Where Is Snow White's Castle Located?
King Stefan and Cinderella's castles are easy enough to find in Disney's themed properties worldwide. But which Disney park has Snow White's castle?
It's going to surprise you that the Disneylands worldwide don't even have a physical castle modeled after the one in The Movie That Started It All. Although an Orange County board member referred to the OG palace in Disneyland Park Anaheim as "Snow White's castle" in 2021, the castle as it appears in 1938's Snow White and the Seven Dwarves does not have a full recreation so far.
The closest the Disney resorts and parks have to a Snow White castle are interior depictions thereof in interactive attractions and dark rides. Inside the Enchanted Storybook Castle in Shanghai Disneyland, you can take a walkthrough attraction, Once Upon A Time Adventure, where you can step up a spiral staircase to a dramatic columned chamber where the Magic Mirror lives. It bears remembering that the towering Shanghai Storybook castle itself does not imitate any Disney royal home in particular but is rather a pastiche of multiple onscreen castles.
The fictional castle interiors also inspired Snow White's Scary Adventures ride, transferred in 2021 from Magic Kingdom to its new home in Fantasyland, both in Anaheim Disneyland. Now rebranded as Snow White's Enchanted Wish, the ride shows the castle less like the Evil Queen's than Snow White's property, its terrifying elements toned down or removed entirely for a wider audience. (Versions of Snow White's Enchanted Wish can be found in Disneyland Paris and Tokyo Disneyland.)
As Walt Disney historians would say, the castle shown on the Snow White movie is a recreation of the Alcázar de Segovia in Spain, once home to the kings and queens of Castile.
Alcázar de Segovia in Spain (above) inspired the castle on Walt Disney's 'Snow White and the Seven Dwarves' (below). Photo taken with Canon EOS 650D by Rafa Esteve |
Like the opening shot of the film, Alcázar de Segovia stands majestically on a crag. After the royals moved to Madrid in the 17th century, it assumed the function of a state prison—Queen Grimhilde would have probably enjoyed dehydrating her jailbirds here. In 1762, it became an artillery school, something the huntsman would have found to be familiar territory, too.
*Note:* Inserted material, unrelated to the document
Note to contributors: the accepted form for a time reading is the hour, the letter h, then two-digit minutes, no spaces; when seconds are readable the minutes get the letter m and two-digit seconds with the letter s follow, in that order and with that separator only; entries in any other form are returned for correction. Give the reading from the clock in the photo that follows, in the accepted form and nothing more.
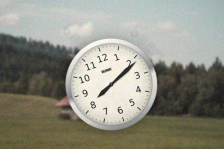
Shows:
8h11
Isabella I was enthroned as queen in this castle. Although she is fondly remembered for having funded the expedition of Christopher Columbus, which led to the discovery of North America, she is also known for having started one of the bloodiest periods in history: the mass expulsion and execution of Jews and Muslims from Spain in 1492. She did those and more even though the castle had been a Moorish fortress in 1120, long before it became home for the Catholic royals. Isabella also set off a little event called the Inquisition in Spain.
If that's not the Evil Queen's castle, then we don't know where is.